Suspiré. Me habría resultado imposible hacer entender al señor Buckland que Mary y yo ya no teníamos nada que ver. Aunque lo consideraba un amigo, no era un hombre sensible a los sentimientos ajenos. Para el señor Buckland la vida consistía en la búsqueda de conocimiento, no en la expresión de emociones. A sus casi cuarenta años, no daba señales de que fuera a casarse, lo que no sorprendía a nadie, pues ¿qué mujer podría soportar su comportamiento imprevisible y su profundo interés por los muertos antes que por los vivos?

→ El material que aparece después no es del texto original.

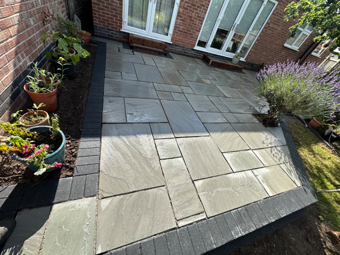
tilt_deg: -40.2
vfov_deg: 85.7
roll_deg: -20.8
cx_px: 170
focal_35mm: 14
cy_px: 128
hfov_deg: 102.1
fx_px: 138
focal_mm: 2.22
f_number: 2.2
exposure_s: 1/963
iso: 50
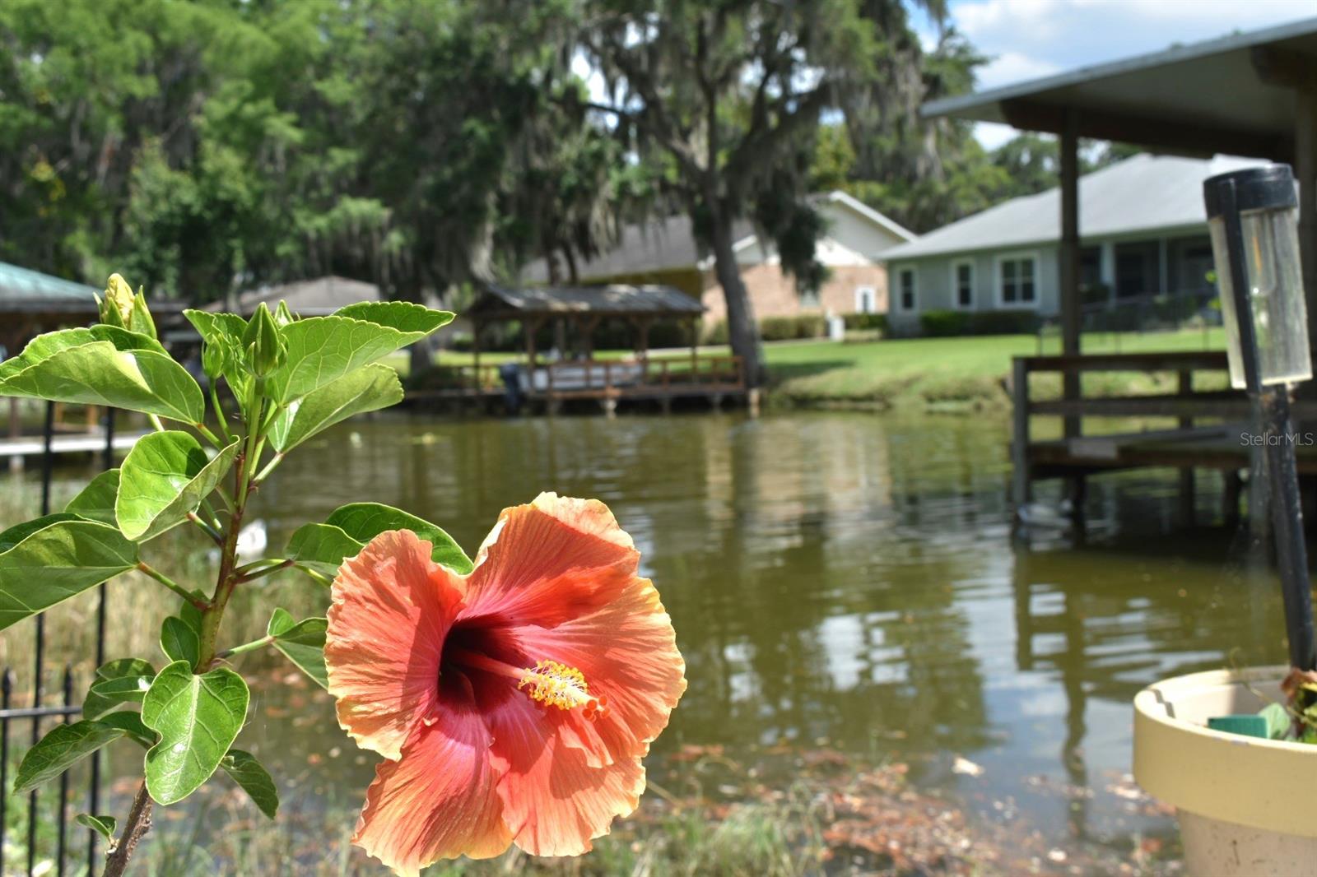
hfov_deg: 46.4
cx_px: 658
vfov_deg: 31.9
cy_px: 438
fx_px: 1536
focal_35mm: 42
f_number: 10
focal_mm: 28
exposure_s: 1/400
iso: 200
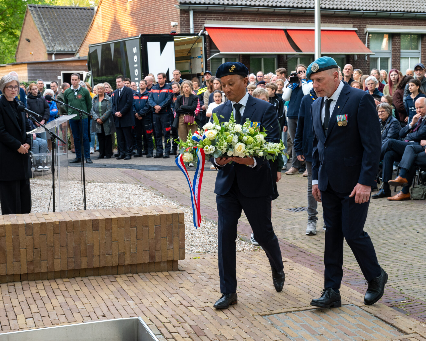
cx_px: 236
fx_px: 694
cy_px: 168
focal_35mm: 55
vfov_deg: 27.6
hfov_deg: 34.1
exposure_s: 1/125
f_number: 7.1
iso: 1000
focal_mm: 48
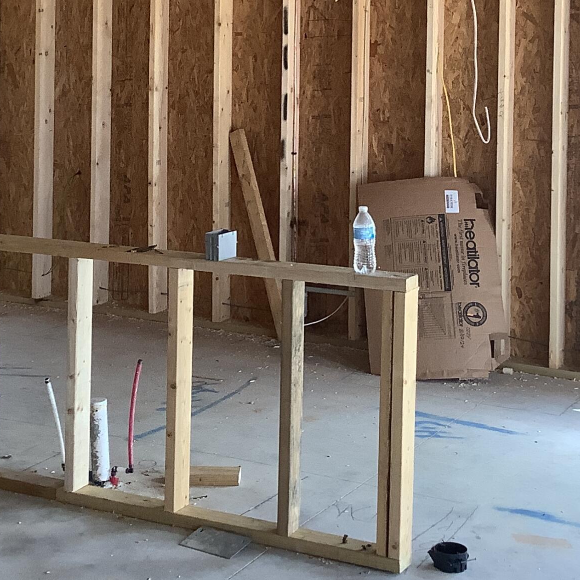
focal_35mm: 71
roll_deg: -0.8
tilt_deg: -1.0
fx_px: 1346
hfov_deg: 24.3
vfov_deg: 23.7
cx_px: 265
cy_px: 66
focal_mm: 3.3
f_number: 2.4
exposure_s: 1/120
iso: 80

– Me temo que no puedo ir con usted, señor Buckland -dije-. Tengo el pecho congestionado y mis hermanas me han ordenado que me quede junto a la lumbre. -Al menos eso era verdad.
– ¡Qué lástima! -El señor Buckland volvió a sentarse.
– En el periódico pone que el hallazgo de Mary no se parece ni al ictiosaurio ni al plesiosaurio… o, cuando menos, a como se supone que era el último.
– Oh, no, es un plesiosaurio -afirmó el señor Buckland-, pero este tiene cabeza, y es exactamente como la habíamos imaginado: muy pequeña comparada con el resto del cuerpo. ¡Y las aletas! He hecho prometer a Mary que será lo primero que limpie. Pero no le he dicho por qué he venido a verla, señorita Philpot. El motivo es que quiero que convenza a los Anning de que no vendan ese espécimen al coronel Birch como hicieron con el último. El se lo vendió al Real Colegio de Cirujanos, y preferiríamos que este no fuera a parar allí también.
– ¿Lo vendió? ¿Por qué iba a hacerlo? -Clavé los dedos en los brazos del sillón. Cualquier mención al coronel Birch me ponía tensa.
El señor Buckland se encogió de hombros.
– Tal vez necesitaba el dinero. No es malo que el ejemplar se muestre en una exposición pública, pero esa institución está llena de hombres interesados en explotar los plesiosaurios de forma ramplona. Conybeare es un estudioso mucho más digno de confianza. Quizá desee llevarlo a la Sociedad Geológica para impartir una conferencia sobre él como ha hecho en otras ocasiones. Creo que mucha gente asistiría a ese acto. ¿Sabía, señorita Philpot, que en febrero seré nombrado presidente de la sociedad? Tal vez haga coincidir su conferencia con mi investidura.
– Según el Post, los Anning se están planteando venderlo al Museo de Bristol o al Museo Británico.
Me avergonzaba un poco citar la nota del periódico a alguien que había visto el espécimen con sus propios ojos. Era como describir Londres a partir de una guía turística a alguien que ha vivido allí.
– Eso revela los deseos del periódico más que los de la familia Anning -repuso William Buckland-. No, Molly Anning acaba de mencionarme al coronel Birch y se ha negado a considerar mis propuestas.
– ¿Le ha dicho usted que el coronel Birch vendió el primer espécimen, y seguramente por una bonita cantidad?